New directions in low temperature nuclear orientation

The basis of the low temperature nuclear orientation technique is summarized. The present limitations on accessible temperatures and the orders of magnitude of hyperfine interactions in the metallic systems currently studied are discussed briefly. The broad applicability to many elements and the high sensitivity of this singles counting method are emphasized. Specific recent developments are discussed in more detail. The use of a dilution refrigerator to cool to ≈ 10mK nuclei of isotopes far from stability ‘on-line’, after production in an accelerator and electromagnetic selection, is a major extension of the method. The minimum half-life is now limited by the nuclear spinlattice relaxation time, typically of order 10–100 s at 10 mK. Aspects of these experiments are considered and recent results given for Cs and I isotopes.

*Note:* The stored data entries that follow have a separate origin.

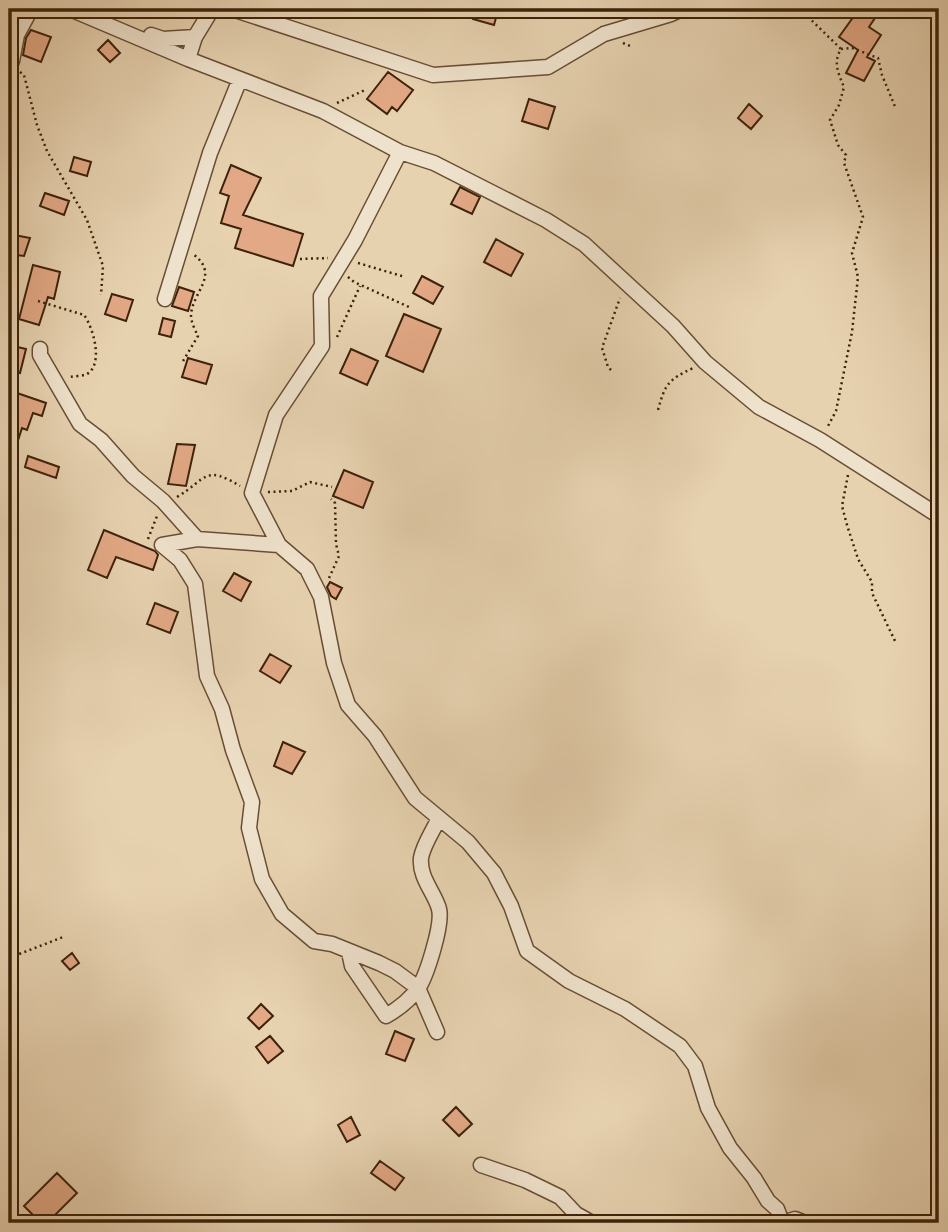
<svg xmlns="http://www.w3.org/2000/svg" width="948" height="1232" viewBox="0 0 948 1232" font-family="'IM FELL English',serif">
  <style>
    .building { fill: #e3a986; stroke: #3d220a; stroke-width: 2 }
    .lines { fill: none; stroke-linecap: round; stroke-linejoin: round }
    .minor-casing { stroke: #684e34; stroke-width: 17 }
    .path { stroke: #3d220a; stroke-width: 2.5; stroke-dasharray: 2 3.5; stroke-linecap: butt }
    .minor { stroke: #efe2cc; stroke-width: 14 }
  </style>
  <rect width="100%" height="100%" fill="#e7d2b0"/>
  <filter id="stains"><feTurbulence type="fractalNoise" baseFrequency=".00286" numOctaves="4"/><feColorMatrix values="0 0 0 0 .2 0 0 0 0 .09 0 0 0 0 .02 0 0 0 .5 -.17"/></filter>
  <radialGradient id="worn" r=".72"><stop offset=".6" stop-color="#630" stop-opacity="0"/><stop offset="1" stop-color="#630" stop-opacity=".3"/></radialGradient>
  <path class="building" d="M476 9 497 14 494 25 473 19Z
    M859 9H881L869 27 881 35 867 57 875 61 864 81 846 73 858 50 839 37Z
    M31 30 51 37 41 62 23 55 26 38Z
    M108 40 120 53 110 62 98 50Z
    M388 72 413 90 397 111 392 107 387 114 367 99Z
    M529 99 555 107 548 129 522 121Z
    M749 104 762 116 751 129 738 118Z
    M74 157 91 162 87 176 70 171Z
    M231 165 261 178 243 215 303 234 293 266 235 248 241 229 221 223 229 196 220 193Z
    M460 187 480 197 472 214 451 204Z
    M45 193 69 201 64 215 40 206Z
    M9 234 30 238 24 256 9 254Z
    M496 239 523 254 511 276 484 262Z
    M33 265 60 272 54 299 48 297 39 325 19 319Z
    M422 276 443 287 433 304 413 293Z
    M179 287 194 292 188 311 172 306Z
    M112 294 133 300 126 321 105 314Z
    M404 314 441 329 423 372 386 356Z
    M163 318 175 321 171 337 159 334Z
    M9 345 26 349 20 373 9 371Z
    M351 349 378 361 367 385 340 373Z
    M188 358 212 365 206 384 182 377Z
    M17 393 46 403 42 416 33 413 27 430 22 428 11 462 9 461V419Z
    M177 444 195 445 186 486 168 484Z
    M28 456 59 467 56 478 25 467Z
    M344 470 373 482 363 508 333 496Z
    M104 530 155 551 158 555 153 570 116 557 107 578 88 570Z
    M234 573 251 582 241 601 223 591Z
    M330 582 342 588 336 599 331 596 327 587Z
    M155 603 178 612 170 633 147 624Z
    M270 654 291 666 280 683 260 671Z
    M283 742 305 752 292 774 274 766Z
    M72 953 79 963 70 970 62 961Z
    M261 1004 273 1016 259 1029 248 1018Z
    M395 1031 414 1039 405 1061 386 1054Z
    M270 1036 283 1051 268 1063 256 1047Z
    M456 1107 472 1124 459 1136 443 1120Z
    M351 1117 360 1135 347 1142 338 1125Z
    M380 1161 404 1178 395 1190 371 1173Z
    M57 1173 77 1193 47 1223H41L24 1206Z"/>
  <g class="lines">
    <g class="minor-casing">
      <path id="minor" d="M70 9 188 59 323 111 400 152 434 163 546 220 584 244 673 326 705 362 759 407 820 440 939 516
        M232 9 433 75 548 67 604 34 671 14 682 9
        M151 35 163 39 195 37
        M188 59 195 37 212 9
        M9 62 12 61 17 35 31 9
        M165 299 210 153 240 79
        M40 349V355L80 424 101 440 133 476 163 501 197 539 279 545 307 569 321 597 334 663 348 705 375 736 415 798 468 842 494 873 511 906 527 951 569 981 625 1009 680 1046 695 1066 708 1108 730 1148 754 1178 768 1201 777 1209 780 1217 779 1223
        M197 539 162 545 180 560 195 584 207 676 222 709 233 750 252 802 249 828 262 879 282 914 314 941 332 944 379 963 395 971 418 988 437 1032
        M279 545 252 493 276 415 322 346 321 296 355 240 400 152
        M349 952 352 966 386 1016C398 1009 411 999 419 987 427 974 443 924 439 909 435 893 419 878 421 858 423 845 434 829 439 818
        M481 1165 525 1180 560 1197 576 1214 592 1223
        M783 1223 795 1219 805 1223"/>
    </g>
    <path class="path" d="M800 9 841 49C833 62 838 73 844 87L839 105 830 120 838 145 846 155 844 163 863 217 852 253 858 277 852 332 836 411 827 428
      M623 43 630 46
      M841 49 852 48 878 58 882 75 896 109
      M20 72 24 75 37 125 47 151 87 220 103 266 101 295
      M9 94V76
      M337 103 365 90
      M300 259 328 258
      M358 263 405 277
      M348 277 354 282 409 307
      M38 301 84 315C93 327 104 364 87 374 83 376 75 376 70 377
      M337 337 360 286
      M183 361 198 336C195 330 191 322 191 315 192 292 221 275 193 254
      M611 370 608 367 602 348 620 298
      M658 410C665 384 668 380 693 368
      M848 475 842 506 847 525 858 559 872 582V593L896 643
      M268 492 292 491 310 482 332 487
      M177 497C207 479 204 464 240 486
      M148 539 157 516
      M329 578 339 556 336 544 335 503 331 499
      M9 958 63 937
      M76 1223H78"/>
    <use href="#minor" class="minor"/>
  </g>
  <rect width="948" height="1232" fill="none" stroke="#e7d2b0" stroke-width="35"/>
  <rect x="10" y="10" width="927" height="1211" fill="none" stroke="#3d220a" stroke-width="3.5"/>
  <rect x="18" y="18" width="913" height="1197" fill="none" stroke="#3d220a" stroke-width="2"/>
  <rect width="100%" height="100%" filter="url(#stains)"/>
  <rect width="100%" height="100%" fill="url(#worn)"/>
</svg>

Secondly, the extension of the related technique of nuclear magnetic resonance or oriented nuclei (NMR/ON) to antiferromagnetic insulators is described. A new cooling mechanism involving nuclear-magnon coupling gives access to much lower temperatures than previously reached in these systems. Recent precision work on MnCl₂, 4H₂O is discussed, along with its possible extension to nuclei of lanthanide elements. Finally, the use of nuclear orientation to study ordering below 10 mK of enhanced nuclear moment systems is briefly surveyed, with HoVO₄ as the test case. NMR/ON experiments at high pressure are proposed.